According to the Institute of Security Studies (ISS), for Zimbabwe, it doesn’t seem to be any short-term solution for its weakening economy.
Zimbabwe has a debt of over US$10 billion and is also in short of foreign currency.
“That there is more to come is certain,” Senior Research Consultant Derek Matyszak says. “Zimbabwe’s problems are rooted in Mugabe’s profligacy and disastrous economic policies.”
“From 2013, the government clocked up massive budget deficits. They were funded by the prolific issuance of treasury bills. Unable to pay these bills on maturity, the government resorted to the simple (albeit unlawful) expedient of ordering the Reserve Bank to make book entries into the credit columns of banks holding the maturing bills.”
The Research consultant also commented on the way in which Zimbabwe opened the year 2019.
“Zimbabweans in formal employment and paid electronic money have found it impossible to make ends meet,” Matyszak says.
“The year began with strikes by civil servants for salary increments.”
“These salary increases can only be paid through the issuance of more treasury bills, and a resultant further decline in the purchasing power of the improved salaries, returning workers to square one or worse.”

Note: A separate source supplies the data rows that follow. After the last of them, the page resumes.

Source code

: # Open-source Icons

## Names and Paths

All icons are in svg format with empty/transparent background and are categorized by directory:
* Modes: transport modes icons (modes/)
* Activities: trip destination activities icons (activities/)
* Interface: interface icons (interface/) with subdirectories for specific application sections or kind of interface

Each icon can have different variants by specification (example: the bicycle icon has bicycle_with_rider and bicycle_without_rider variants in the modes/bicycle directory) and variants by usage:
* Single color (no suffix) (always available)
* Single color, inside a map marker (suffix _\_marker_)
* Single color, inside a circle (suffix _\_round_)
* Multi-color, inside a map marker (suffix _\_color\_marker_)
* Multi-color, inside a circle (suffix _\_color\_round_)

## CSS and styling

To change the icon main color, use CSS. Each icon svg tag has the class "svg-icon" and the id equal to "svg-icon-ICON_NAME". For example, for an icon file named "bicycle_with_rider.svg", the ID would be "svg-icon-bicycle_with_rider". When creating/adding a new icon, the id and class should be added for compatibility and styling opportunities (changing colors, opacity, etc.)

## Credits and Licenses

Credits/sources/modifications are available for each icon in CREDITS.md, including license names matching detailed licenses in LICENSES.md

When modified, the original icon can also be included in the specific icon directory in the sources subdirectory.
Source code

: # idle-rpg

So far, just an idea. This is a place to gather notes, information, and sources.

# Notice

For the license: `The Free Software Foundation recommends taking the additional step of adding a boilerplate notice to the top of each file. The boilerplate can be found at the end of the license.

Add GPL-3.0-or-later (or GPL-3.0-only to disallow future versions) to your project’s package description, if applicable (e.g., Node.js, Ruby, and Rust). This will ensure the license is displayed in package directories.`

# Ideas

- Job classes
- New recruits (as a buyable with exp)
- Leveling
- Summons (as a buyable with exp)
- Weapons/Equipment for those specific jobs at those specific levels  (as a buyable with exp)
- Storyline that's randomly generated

ISS article also commented on the erosion of buying power in Zimbabwe.
“Although officially denominated as US dollars, electronic money has inevitably declined in value against real money,” Matyszak says.
“Before the recent protests, it traded at about 3.4 electronic dollars to one real US dollar cash. Imports, of course, must be paid in real dollars.”

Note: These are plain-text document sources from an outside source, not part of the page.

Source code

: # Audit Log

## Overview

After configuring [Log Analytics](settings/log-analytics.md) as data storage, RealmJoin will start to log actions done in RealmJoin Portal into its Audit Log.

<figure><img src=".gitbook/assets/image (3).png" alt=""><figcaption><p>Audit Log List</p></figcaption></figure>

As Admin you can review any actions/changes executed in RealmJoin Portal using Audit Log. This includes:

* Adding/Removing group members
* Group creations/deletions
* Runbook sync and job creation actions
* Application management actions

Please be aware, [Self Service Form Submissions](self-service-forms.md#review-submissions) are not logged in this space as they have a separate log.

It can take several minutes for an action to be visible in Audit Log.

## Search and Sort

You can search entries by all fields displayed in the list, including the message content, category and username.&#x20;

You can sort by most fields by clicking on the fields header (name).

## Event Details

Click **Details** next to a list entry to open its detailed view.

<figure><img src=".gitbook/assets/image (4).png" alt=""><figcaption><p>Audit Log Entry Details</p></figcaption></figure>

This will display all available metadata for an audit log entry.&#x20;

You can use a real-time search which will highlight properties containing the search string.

“That means a 3.4-fold increase in the price of imported products paid for by consumers in electronic money, and a sharp erosion of the purchasing power of worker salaries received in electronic money,” explains Matyszak.
Despite engagement programs with the international community, Zimbabwe has failed to secure funds that can drive the economy back to stability.
“Government feels it can do no more than to sit heavily on the boiling pot,” Matyszak says. “Expect to see it boiling over in the months to come.”